The task
Give back every line of the material exactly. Skip the pictures.

Recorded information
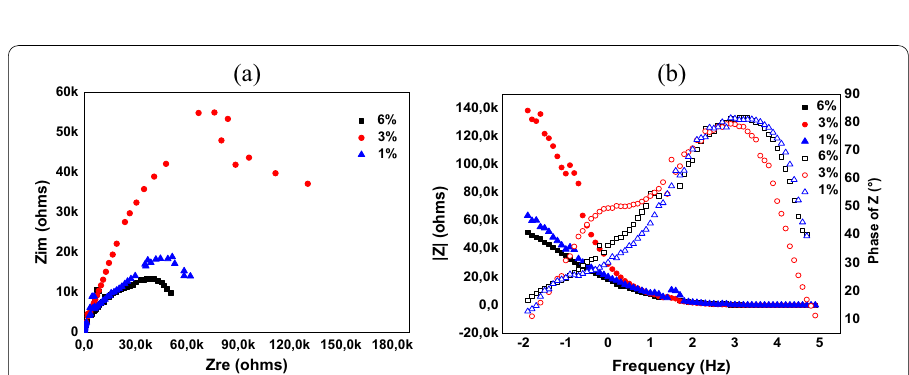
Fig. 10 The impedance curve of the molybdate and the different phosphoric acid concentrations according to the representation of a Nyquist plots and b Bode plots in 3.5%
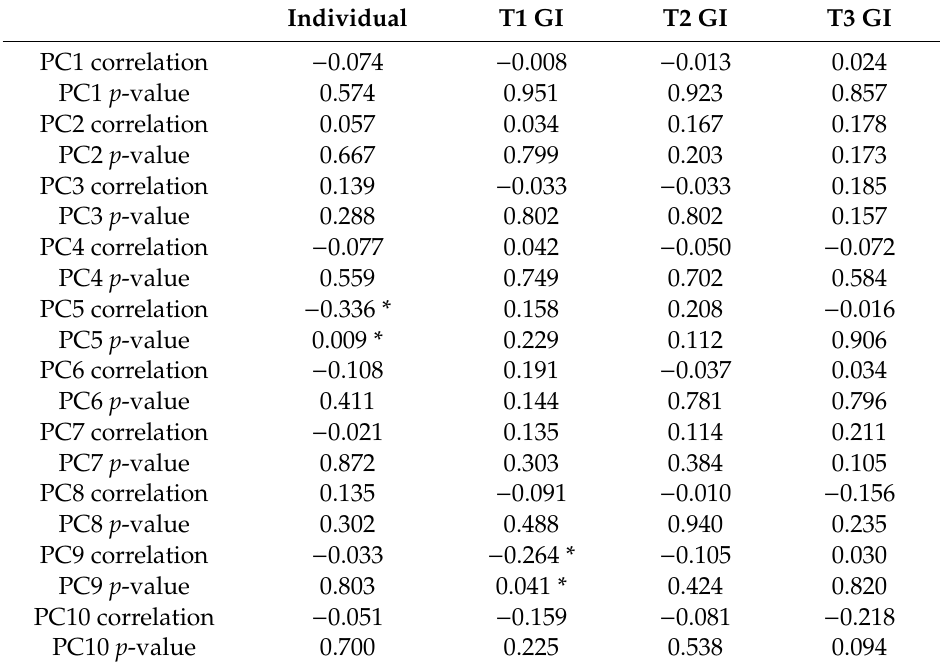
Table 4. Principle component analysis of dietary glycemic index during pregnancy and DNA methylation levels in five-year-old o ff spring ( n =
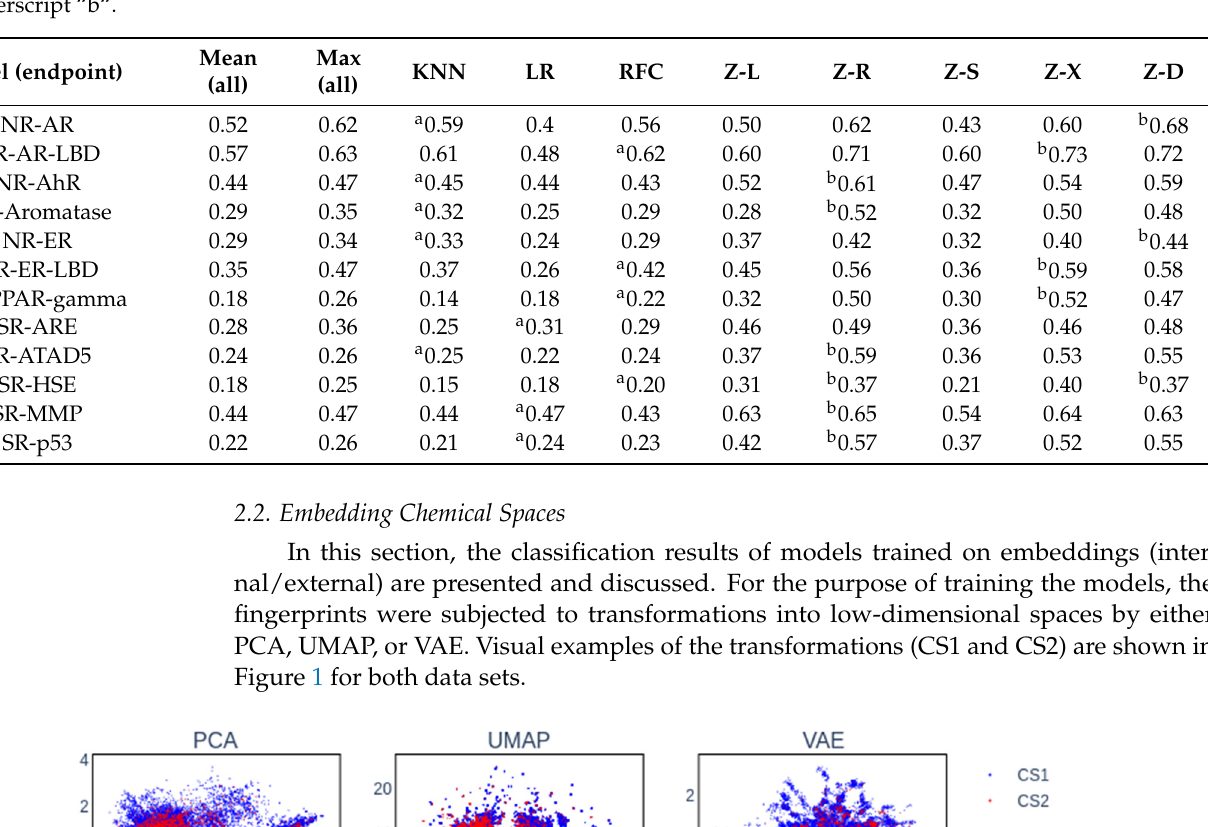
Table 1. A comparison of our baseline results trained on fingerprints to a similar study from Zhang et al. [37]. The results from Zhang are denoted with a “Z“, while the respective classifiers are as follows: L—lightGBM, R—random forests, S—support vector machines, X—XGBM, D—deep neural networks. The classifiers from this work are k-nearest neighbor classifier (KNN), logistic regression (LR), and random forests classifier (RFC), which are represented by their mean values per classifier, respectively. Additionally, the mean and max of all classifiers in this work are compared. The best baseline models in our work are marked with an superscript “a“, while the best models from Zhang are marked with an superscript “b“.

Response area
Fig. 10 The impedance curve of the molybdate and the different phosphoric acid concentrations according to the representation of a Nyquist plots and b Bode plots in 3.5%
Table 4. Principle component analysis of dietary glycemic index during pregnancy and DNA methylation levels in five-year-old o ff spring ( n =
Table 1. A comparison of our baseline results trained on fingerprints to a similar study from Zhang et al. [37]. The results from Zhang are denoted with a “Z“, while the respective classifiers are as follows: L—lightGBM, R—random forests, S—support vector machines, X—XGBM, D—deep neural networks. The classifiers from this work are k-nearest neighbor classifier (KNN), logistic regression (LR), and random forests classifier (RFC), which are represented by their mean values per classifier, respectively. Additionally, the mean and max of all classifiers in this work are compared. The best baseline models in our work are marked with an superscript “a“, while the best models from Zhang are marked with an superscript “b“.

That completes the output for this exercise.